Conforme ele, na nova conversa estarão presentes representantes da Petrobras para divulgar estudo da viabilidade do projeto. O deputado argumenta que a conjuntura favorece o empreendimento, uma vez que irá agregar valor ao gás boliviano e poderá gerar emprego e integração com o país vizinho.
O governador Zeca do PT segue a mesma linha de raciocínio. Segundo ele, o projeto é estratégico para o desenvolvimento de Corumbá, do Estado e até mesmo do País, porque contempla vários aspectos. É um projeto binacional, que será desenvolvido junto com o governo boliviano, se alinha a idéia de integração da América do Sul que é defendida pelo presidente da República, Luiz Inácio Lula da Silva e também porque pode ajudar o país vizinho a sair da crise. Conforme o governo, o empreendimento terá investimento de US$ 1 bilhão em até quatro anos.

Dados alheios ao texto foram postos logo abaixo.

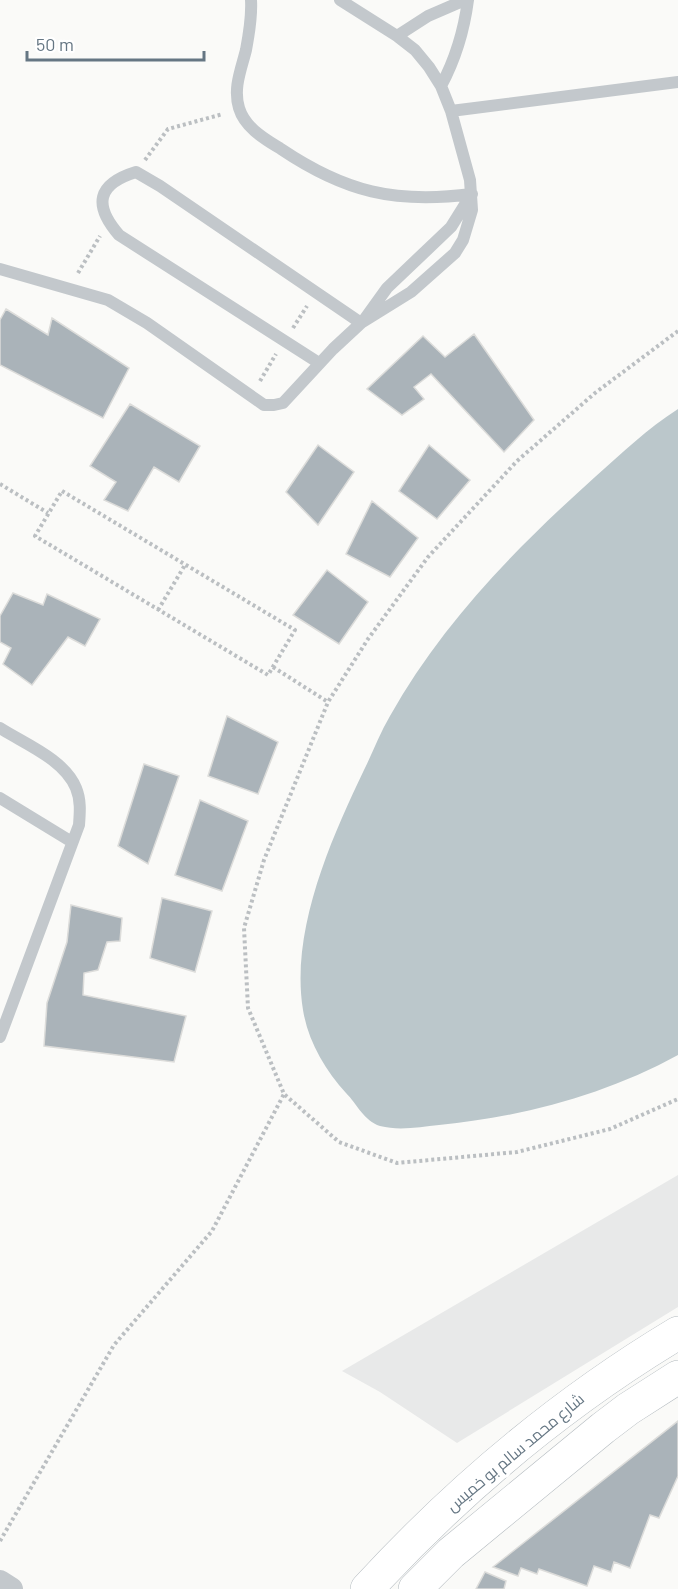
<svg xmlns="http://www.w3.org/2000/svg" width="678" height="1589" viewBox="0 0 678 1589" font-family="Barlow,Cairo,sans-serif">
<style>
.built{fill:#e8e9e9}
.water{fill:#bbc7cb}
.building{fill:#aab3b9;stroke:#dcdcda;stroke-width:1.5}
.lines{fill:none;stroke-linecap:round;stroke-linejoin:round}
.secondary-casing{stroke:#b3babf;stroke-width:34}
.path{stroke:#bbbfc2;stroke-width:4;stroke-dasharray:3 3;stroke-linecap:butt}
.service{stroke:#c3c8cc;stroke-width:12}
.minor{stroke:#c3c8cc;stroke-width:24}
.secondary{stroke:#fff;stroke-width:33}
.labels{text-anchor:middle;stroke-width:6;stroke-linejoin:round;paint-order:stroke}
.street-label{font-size:16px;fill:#657683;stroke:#fff}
</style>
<rect width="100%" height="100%" fill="#fafaf8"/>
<path class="built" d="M678,1175V1307L457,1443L380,1392L342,1371Z"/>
<path class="water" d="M678,409V1055C605,1095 522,1117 439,1125C420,1127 399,1131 380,1126C364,1121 357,1104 346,1093C325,1070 308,1041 303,1010C290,931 331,839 364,770C373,752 380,733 390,716C442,623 517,547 595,477C622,453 648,428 678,409Z"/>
<path class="building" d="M6,309L48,335L52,318L129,368L103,418L0,365V320Z
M474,334L534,420L504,452L431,374L414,387L424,399L402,415L367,389L423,336L445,357Z
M130,404L200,446L179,482L154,467L128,511L104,500L116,482L90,466Z
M318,445L354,472L318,525L286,492Z
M429,445L470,480L437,519L399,491Z
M372,501L418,538L390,577L346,554Z
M327,570L368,602L339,644L293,615Z
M13,593L43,605L47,594L100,619L85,646L68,637L32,685L3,664L11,648L0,642V616Z
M227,716L278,742L258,794L208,776Z
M144,764L179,776L148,864L118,846Z
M200,800L248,821L222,891L175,875Z
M162,898L212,911L195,972L150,958Z
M71,905L122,918L120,941L107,942L98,970L84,973L83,995L186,1016L174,1062L44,1046L47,1003L67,942Z
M678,1421V1476L659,1518L650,1515L630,1568L614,1562L611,1572L594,1566L587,1586L539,1569L537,1574L521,1568L518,1576L493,1567Z
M485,1572L506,1581L504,1589H476Z"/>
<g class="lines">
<defs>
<path id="secondary" d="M367,1589C458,1490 563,1402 678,1333
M415,1589L451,1553L603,1428L628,1409L678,1377"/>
</defs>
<use href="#secondary" class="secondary-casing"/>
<path class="path" d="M145,160L168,129L223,114
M78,273L100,236
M293,328L307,306
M678,331L595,393L517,461L428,557L368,639L328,702L264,860L244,928L248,1008L284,1094L339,1142L397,1163L517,1152L610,1129L678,1099
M260,381L276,354
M0,484L48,513
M62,491L295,630L268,675L35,536Z
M158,610L185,565
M273,667L328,702
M0,1541L114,1345L212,1231L284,1094"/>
<path class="service" d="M251,0C252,16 249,34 246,50C241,70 233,88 239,108C245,128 265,139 281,149C345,192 395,204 472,194
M397,36L428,16L465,0
M441,86C456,58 464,31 468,0
M451,111L678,82
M0,269L108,300L147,323L264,405H274L283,403L333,349L361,323L411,292L455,253L463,240L472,210L470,180L451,111L441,86L429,67L415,50L397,36L340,0
M364,320L387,288L451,227L471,195
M319,363L119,235C93,205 97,184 136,172L160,186L361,323
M0,728C25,744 64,759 76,788C81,800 80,812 79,825L0,1037
M0,798L72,842"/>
<path class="minor" d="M0,1582L11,1589"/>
<use href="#secondary" class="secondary"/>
</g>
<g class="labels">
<g class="street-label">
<text transform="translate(515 1452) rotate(-40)" y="6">شارع محمد سالم بو خميس</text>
</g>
</g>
<path d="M27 51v9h177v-9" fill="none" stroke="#657683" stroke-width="3"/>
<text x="36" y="51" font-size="18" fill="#657683" stroke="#ffffff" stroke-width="4.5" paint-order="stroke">50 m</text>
</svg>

A proposta também agrada à ministra. “Esse é um projeto que faz todo o sentido quando se analisa toda a conjuntura, e o que interessa para o governo federal é que ele saia do papel e se concretize”, disse ela ao grupo.
Além do pólo gás-químico, o governador Zeca do PT tem defendido a instalação em Corumbá de uma separadora de gás, uma termelétrica- todos ligados ao gás boliviano- e o melhor aproveitamento do potencial mineral na siderurgia.
Segundo Loubet, se o projeto for encampado, se iniciará uma fase política, de obtenção de apoio para o financiamento do empreendimento.A estimativa é de investimento inicial de US$ 400 milhões, revelou a assessoria do governo. A Dragado compôs a Gasbol, empresa que implantou o gasoduto Bolívia-Brasil, revelou o parlamentar.